Start of Block

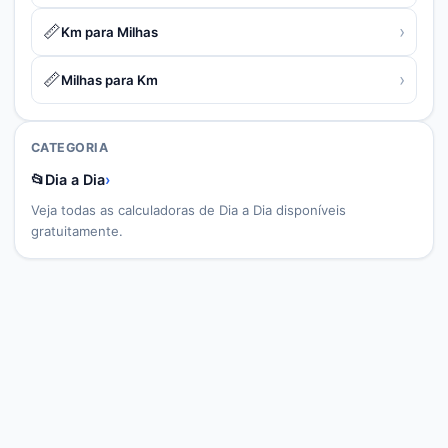
📏
›
Km para Milhas
📏
›
Milhas para Km
CATEGORIA
📂
Dia a Dia
›
Veja todas as calculadoras de
Dia a Dia
disponíveis
gratuitamente.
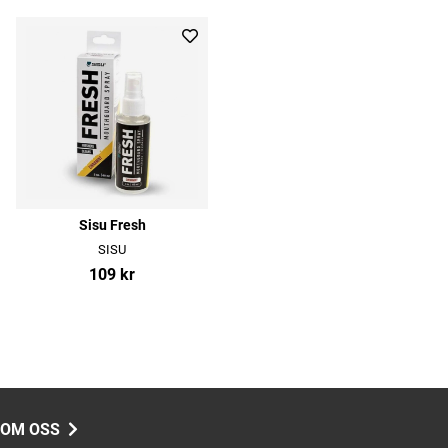
Sisu Fresh
SISU
109 kr
OM OSS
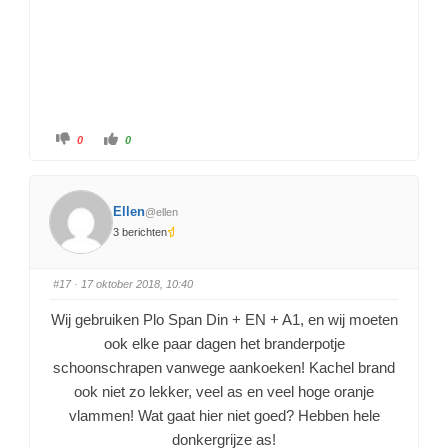
0
0
Ellen
@ellen
3 berichten
#17
· 17 oktober 2018, 10:40
Wij gebruiken Plo Span Din + EN + A1, en wij moeten
ook elke paar dagen het branderpotje
schoonschrapen vanwege aankoeken! Kachel brand
ook niet zo lekker, veel as en veel hoge oranje
vlammen! Wat gaat hier niet goed? Hebben hele
donkergrijze as!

End of Block

WHAT YOU HAVE TO DO: Everything in the data except the pictures needs to be written out exactly.

RESULT OF THE TASK:
📏
›
Km para Milhas
📏
›
Milhas para Km
CATEGORIA
📂
Dia a Dia
›
Veja todas as calculadoras de
Dia a Dia
disponíveis
gratuitamente.
Sisu Fresh
SISU
109 kr
OM OSS
0
0
Ellen
@ellen
3 berichten
#17
· 17 oktober 2018, 10:40
Wij gebruiken Plo Span Din + EN + A1, en wij moeten
ook elke paar dagen het branderpotje
schoonschrapen vanwege aankoeken! Kachel brand
ook niet zo lekker, veel as en veel hoge oranje
vlammen! Wat gaat hier niet goed? Hebben hele
donkergrijze as!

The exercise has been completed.